5. Use Simple Language

Avoid jargon in your communications. Clear, simple language reduces cognitive effort and confusion.

6. Streamline Processes

Audit your customer-facing processes for unnecessary steps. Every additional field, click, or page adds effort.

Best Practices for CES Surveys

  1. Survey immediately: Send CES surveys right after the interaction while the experience is fresh. Timing is critical.
  2. Focus on specific interactions: CES works best for evaluating discrete touchpoints, not general satisfaction.
  3. Add an open-ended follow-up: Ask "What could we have done to make this easier?" to get actionable insights.
  4. Segment your data: Break down CES by channel, issue type, agent, or customer segment to find specific problems.
  5. Act on low scores quickly: High-effort experiences create churn risk. Reach out to customers who report high effort.
  6. Track trends over time: A single CES score is a snapshot.

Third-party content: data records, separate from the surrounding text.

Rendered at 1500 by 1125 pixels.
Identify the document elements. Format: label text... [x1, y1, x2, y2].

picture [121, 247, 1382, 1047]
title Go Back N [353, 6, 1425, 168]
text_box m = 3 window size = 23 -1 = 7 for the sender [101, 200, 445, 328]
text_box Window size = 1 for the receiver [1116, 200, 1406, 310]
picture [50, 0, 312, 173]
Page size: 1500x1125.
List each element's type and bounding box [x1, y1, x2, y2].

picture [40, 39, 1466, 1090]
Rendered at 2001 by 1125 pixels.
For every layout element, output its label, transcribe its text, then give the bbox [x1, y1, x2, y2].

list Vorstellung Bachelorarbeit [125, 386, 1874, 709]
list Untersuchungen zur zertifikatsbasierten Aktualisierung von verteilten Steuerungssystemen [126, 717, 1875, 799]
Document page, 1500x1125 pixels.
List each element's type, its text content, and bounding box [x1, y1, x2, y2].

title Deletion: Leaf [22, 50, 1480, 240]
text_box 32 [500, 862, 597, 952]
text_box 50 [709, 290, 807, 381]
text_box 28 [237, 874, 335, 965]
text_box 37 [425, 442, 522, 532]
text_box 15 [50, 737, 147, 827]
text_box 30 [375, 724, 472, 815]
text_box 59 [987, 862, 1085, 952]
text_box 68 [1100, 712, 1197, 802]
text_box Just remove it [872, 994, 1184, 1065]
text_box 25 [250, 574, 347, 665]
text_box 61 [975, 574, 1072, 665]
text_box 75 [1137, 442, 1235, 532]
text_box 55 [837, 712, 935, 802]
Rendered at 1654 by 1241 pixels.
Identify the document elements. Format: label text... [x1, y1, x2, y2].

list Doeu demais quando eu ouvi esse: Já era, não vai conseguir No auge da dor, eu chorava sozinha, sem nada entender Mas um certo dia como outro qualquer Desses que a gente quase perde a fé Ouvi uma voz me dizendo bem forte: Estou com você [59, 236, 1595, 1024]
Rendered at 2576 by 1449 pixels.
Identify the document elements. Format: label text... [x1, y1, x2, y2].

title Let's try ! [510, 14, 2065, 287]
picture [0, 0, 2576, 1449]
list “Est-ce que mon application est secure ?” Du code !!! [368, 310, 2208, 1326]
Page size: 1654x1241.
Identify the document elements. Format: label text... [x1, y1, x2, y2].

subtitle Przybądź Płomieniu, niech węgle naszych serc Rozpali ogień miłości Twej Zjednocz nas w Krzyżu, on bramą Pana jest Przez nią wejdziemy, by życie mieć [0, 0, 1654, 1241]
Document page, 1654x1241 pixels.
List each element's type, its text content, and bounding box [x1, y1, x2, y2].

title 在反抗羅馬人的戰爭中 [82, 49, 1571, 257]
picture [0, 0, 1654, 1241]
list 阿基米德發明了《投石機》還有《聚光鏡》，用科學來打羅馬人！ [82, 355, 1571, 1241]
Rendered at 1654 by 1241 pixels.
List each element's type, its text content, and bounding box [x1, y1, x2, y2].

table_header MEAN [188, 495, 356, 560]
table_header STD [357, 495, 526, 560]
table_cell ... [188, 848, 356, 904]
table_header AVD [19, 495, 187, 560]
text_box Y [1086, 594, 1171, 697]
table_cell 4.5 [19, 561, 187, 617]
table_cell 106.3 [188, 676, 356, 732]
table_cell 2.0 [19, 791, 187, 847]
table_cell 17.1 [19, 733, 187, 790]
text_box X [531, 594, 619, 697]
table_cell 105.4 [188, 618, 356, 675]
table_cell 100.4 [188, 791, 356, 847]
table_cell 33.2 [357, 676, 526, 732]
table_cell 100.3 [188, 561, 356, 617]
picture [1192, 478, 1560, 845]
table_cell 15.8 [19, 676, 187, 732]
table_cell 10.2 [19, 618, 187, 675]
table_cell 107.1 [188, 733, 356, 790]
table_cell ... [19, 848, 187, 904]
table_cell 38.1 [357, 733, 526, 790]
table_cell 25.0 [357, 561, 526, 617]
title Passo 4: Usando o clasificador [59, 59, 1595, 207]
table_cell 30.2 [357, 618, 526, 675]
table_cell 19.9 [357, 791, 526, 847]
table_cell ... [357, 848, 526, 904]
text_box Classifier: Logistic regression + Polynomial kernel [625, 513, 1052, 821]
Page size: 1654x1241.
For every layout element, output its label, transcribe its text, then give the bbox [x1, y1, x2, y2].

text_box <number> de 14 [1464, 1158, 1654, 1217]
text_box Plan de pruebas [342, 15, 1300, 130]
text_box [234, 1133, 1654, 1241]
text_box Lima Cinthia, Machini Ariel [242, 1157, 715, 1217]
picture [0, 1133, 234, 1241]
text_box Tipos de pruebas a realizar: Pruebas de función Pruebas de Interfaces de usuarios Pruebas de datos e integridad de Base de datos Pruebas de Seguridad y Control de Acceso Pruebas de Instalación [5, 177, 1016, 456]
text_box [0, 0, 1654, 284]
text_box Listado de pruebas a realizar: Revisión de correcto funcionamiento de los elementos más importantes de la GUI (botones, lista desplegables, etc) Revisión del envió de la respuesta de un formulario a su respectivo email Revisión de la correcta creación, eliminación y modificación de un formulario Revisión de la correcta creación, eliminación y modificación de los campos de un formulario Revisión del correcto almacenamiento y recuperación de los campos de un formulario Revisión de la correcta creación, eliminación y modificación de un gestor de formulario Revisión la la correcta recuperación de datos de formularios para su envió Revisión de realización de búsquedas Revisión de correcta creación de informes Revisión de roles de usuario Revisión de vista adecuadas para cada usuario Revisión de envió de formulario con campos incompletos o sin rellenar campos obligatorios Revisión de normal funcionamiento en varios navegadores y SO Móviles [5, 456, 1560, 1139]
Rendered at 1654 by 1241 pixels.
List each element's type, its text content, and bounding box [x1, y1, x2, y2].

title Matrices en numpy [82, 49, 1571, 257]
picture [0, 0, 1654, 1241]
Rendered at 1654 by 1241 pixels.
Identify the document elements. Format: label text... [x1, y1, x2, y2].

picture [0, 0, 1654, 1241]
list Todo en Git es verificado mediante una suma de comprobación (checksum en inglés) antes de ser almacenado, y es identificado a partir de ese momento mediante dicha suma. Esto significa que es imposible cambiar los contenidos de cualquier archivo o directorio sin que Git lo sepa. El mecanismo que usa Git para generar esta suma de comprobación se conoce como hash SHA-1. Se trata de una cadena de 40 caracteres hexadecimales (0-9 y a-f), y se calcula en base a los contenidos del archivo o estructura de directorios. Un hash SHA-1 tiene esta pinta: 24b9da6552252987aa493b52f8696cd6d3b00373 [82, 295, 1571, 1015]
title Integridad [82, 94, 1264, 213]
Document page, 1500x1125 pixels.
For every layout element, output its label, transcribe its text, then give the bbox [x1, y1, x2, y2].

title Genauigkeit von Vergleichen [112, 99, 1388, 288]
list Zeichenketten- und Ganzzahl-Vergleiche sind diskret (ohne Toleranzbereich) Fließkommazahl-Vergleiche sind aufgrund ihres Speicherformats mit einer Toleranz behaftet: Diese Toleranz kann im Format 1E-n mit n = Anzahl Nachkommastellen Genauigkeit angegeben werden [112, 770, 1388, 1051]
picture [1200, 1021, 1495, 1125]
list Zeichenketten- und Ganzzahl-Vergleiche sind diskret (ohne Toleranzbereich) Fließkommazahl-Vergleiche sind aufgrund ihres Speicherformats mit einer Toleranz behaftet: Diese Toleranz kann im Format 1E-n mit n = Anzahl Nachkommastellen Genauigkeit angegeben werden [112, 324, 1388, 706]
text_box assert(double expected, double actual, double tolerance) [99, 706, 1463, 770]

Track changes to see if your improvements work.

Industry CES Benchmarks

CES benchmarks are less standardized than NPS or CSAT, but here are general guidelines on a 1-7 scale:

  • Technology/SaaS: 5.0 - 5.5
  • E-commerce: 5.5 - 6.0
  • Financial Services: 4.5 - 5.5
  • Telecommunications: 4.0 - 5.0
  • Utilities: 4.5 - 5.0
  • Healthcare: 5.0 - 5.5

The goal is continuous improvement of your own score over time, not just meeting benchmarks.